─── RECORDED DATA

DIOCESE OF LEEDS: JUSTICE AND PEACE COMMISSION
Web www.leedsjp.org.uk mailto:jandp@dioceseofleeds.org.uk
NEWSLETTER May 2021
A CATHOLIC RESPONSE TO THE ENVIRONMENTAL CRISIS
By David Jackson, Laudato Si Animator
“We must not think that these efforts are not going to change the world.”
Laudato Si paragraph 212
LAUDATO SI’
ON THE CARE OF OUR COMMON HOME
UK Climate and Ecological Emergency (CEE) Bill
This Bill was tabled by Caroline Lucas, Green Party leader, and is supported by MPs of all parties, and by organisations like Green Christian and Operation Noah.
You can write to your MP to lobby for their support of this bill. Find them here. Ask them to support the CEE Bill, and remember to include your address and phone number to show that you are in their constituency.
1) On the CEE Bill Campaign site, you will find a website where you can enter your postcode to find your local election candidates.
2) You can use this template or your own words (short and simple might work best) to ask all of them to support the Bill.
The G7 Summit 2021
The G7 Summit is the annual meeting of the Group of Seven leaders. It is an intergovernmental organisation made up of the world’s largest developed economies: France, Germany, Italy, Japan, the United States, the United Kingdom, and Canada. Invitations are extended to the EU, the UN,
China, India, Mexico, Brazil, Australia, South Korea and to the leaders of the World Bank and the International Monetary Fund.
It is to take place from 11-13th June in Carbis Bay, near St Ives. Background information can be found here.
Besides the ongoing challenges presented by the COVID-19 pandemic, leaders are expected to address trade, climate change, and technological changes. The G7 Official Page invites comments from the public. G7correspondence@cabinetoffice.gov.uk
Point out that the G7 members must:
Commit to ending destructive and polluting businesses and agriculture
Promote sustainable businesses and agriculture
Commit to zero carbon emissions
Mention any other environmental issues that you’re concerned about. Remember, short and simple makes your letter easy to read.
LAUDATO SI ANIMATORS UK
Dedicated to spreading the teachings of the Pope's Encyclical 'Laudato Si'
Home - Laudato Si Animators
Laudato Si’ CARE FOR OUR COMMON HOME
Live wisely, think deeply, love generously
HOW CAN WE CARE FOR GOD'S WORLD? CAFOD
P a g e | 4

──────
─── RECORDED DATA

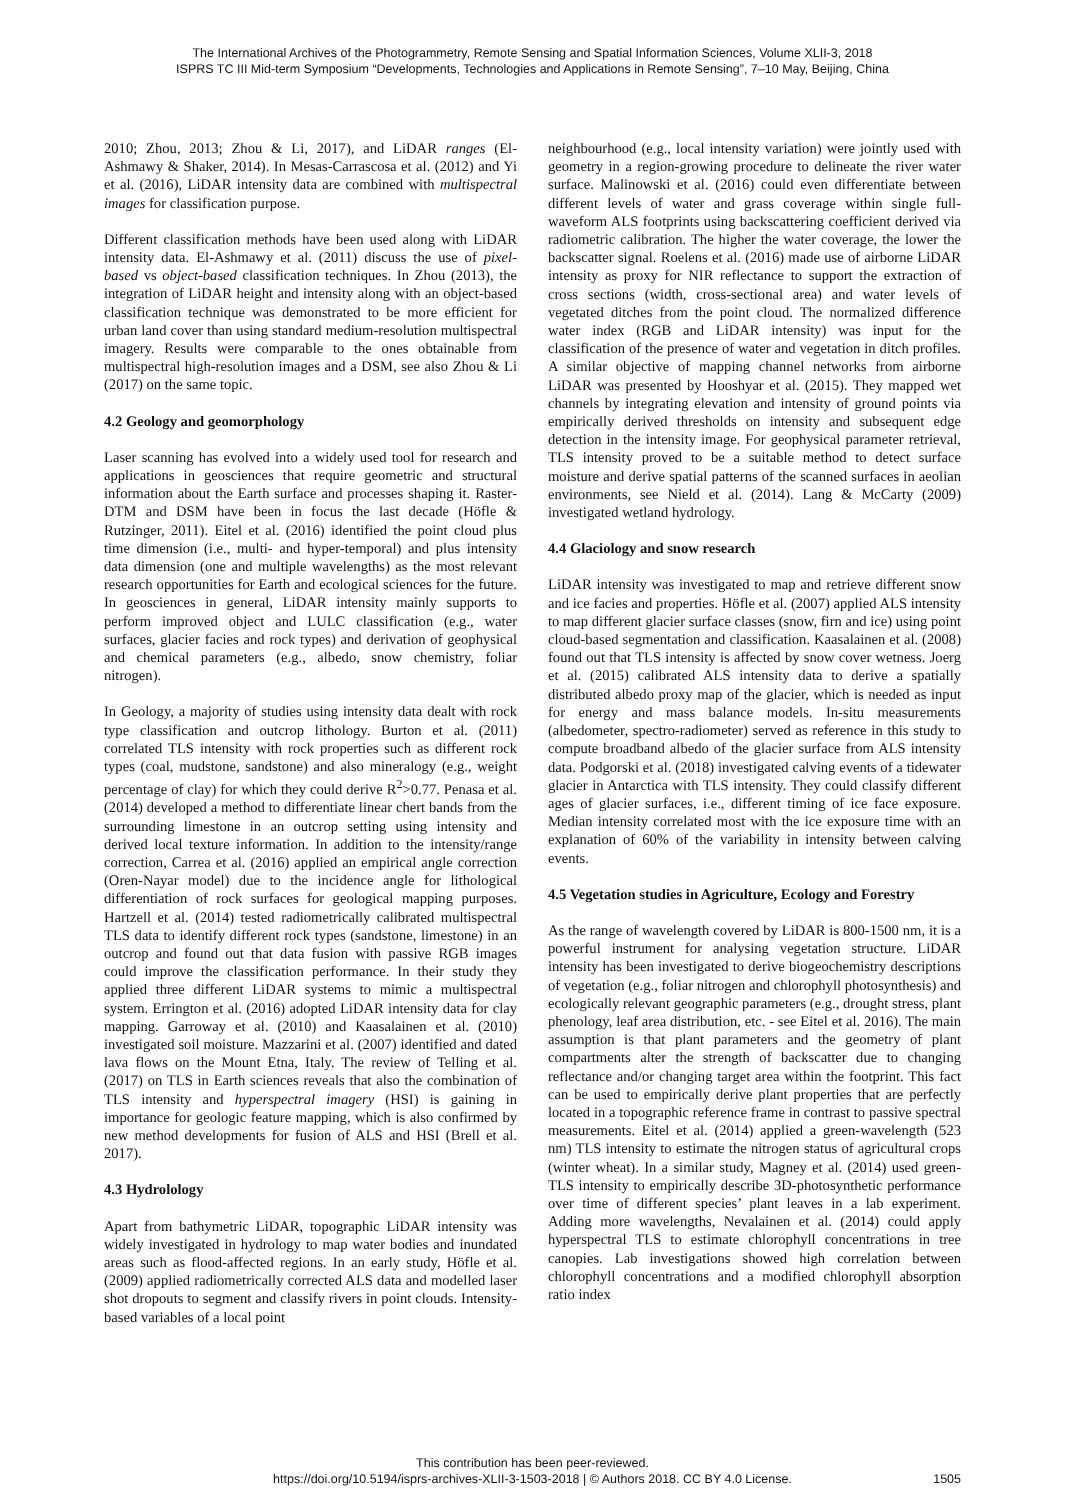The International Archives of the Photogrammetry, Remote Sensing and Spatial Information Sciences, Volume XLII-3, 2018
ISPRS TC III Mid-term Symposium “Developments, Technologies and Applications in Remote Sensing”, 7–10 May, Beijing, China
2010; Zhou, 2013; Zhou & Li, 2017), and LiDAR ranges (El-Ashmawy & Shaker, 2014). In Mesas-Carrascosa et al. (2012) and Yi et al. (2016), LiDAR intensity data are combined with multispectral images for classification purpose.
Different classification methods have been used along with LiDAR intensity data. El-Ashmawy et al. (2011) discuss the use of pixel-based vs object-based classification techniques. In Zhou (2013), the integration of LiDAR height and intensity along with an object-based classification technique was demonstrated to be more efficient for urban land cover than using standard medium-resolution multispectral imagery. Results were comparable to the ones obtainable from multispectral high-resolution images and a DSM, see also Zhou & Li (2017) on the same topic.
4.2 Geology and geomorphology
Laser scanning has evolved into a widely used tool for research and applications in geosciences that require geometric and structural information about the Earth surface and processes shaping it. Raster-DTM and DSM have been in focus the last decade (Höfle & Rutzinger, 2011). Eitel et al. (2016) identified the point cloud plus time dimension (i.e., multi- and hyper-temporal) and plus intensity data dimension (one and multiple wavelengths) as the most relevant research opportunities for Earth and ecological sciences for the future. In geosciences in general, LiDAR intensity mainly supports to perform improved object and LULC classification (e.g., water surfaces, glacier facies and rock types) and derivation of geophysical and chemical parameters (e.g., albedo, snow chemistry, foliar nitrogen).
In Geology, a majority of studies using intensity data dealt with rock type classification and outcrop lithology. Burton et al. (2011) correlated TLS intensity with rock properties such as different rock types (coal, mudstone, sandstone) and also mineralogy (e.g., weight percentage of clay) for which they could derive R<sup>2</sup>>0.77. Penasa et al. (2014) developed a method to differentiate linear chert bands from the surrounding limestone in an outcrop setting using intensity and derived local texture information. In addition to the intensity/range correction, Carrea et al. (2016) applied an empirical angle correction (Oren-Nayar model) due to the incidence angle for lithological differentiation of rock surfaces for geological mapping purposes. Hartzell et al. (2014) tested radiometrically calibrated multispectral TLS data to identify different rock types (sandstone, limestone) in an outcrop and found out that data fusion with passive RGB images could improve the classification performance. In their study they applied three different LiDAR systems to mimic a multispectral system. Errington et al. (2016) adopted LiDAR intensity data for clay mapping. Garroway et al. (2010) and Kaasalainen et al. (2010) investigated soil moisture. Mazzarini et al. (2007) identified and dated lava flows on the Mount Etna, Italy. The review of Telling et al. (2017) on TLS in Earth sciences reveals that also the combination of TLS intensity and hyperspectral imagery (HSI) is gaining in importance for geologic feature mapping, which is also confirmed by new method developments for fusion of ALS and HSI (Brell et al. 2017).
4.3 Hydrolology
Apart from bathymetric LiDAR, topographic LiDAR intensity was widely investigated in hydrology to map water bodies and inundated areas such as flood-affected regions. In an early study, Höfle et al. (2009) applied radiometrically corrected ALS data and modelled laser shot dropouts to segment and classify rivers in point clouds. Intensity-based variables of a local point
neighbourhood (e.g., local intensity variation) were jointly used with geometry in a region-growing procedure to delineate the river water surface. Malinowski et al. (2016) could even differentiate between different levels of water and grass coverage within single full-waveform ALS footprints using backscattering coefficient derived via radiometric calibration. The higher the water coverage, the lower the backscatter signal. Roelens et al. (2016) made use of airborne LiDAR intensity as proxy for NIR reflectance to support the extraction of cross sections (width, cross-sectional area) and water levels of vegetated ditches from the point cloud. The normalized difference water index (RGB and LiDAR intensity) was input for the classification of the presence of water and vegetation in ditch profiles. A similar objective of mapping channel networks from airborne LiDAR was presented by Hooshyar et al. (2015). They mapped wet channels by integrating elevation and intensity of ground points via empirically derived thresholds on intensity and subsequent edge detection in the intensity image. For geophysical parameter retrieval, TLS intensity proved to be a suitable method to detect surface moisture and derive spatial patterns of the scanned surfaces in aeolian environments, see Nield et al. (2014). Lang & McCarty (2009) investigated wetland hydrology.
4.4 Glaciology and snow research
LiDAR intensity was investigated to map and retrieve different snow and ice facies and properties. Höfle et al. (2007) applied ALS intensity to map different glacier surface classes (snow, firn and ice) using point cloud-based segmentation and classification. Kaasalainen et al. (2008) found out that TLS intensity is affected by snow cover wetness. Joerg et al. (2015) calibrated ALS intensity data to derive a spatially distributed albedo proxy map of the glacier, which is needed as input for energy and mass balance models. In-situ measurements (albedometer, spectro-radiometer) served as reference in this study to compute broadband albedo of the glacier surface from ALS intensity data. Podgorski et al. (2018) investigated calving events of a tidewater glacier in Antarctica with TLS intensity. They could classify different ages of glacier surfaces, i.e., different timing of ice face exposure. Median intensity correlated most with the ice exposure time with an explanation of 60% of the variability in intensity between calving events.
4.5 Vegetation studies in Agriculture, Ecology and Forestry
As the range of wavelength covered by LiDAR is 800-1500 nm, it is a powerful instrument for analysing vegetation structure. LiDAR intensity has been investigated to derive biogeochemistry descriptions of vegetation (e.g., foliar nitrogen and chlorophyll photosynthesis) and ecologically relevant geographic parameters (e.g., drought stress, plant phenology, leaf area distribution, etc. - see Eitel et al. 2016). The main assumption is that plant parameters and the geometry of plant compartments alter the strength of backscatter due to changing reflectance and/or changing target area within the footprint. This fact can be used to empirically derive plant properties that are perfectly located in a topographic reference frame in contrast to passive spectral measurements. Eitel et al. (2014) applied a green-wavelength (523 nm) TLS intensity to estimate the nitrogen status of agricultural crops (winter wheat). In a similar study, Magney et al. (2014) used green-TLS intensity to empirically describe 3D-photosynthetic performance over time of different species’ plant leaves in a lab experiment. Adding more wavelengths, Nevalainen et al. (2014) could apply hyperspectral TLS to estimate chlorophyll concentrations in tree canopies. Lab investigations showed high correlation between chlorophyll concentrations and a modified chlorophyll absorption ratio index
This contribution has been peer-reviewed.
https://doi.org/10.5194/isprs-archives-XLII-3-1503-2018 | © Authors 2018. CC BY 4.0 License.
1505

──────

ACTION ITEM>
Using the records above, copy word for word the line with "DIOCESE OF LEEDS: JUSTICE", the line with "Commit to zero carbon emissions", and every line between them.

EXERCISE ANSWER>
DIOCESE OF LEEDS: JUSTICE AND PEACE COMMISSION
Web www.leedsjp.org.uk mailto:jandp@dioceseofleeds.org.uk
NEWSLETTER May 2021
A CATHOLIC RESPONSE TO THE ENVIRONMENTAL CRISIS
By David Jackson, Laudato Si Animator
“We must not think that these efforts are not going to change the world.”
Laudato Si paragraph 212
LAUDATO SI’
ON THE CARE OF OUR COMMON HOME
UK Climate and Ecological Emergency (CEE) Bill
This Bill was tabled by Caroline Lucas, Green Party leader, and is supported by MPs of all parties, and by organisations like Green Christian and Operation Noah.
You can write to your MP to lobby for their support of this bill. Find them here. Ask them to support the CEE Bill, and remember to include your address and phone number to show that you are in their constituency.
1) On the CEE Bill Campaign site, you will find a website where you can enter your postcode to find your local election candidates.
2) You can use this template or your own words (short and simple might work best) to ask all of them to support the Bill.
The G7 Summit 2021
The G7 Summit is the annual meeting of the Group of Seven leaders. It is an intergovernmental organisation made up of the world’s largest developed economies: France, Germany, Italy, Japan, the United States, the United Kingdom, and Canada. Invitations are extended to the EU, the UN,
China, India, Mexico, Brazil, Australia, South Korea and to the leaders of the World Bank and the International Monetary Fund.
It is to take place from 11-13th June in Carbis Bay, near St Ives. Background information can be found here.
Besides the ongoing challenges presented by the COVID-19 pandemic, leaders are expected to address trade, climate change, and technological changes. The G7 Official Page invites comments from the public. G7correspondence@cabinetoffice.gov.uk
Point out that the G7 members must:
Commit to ending destructive and polluting businesses and agriculture
Promote sustainable businesses and agriculture
Commit to zero carbon emissions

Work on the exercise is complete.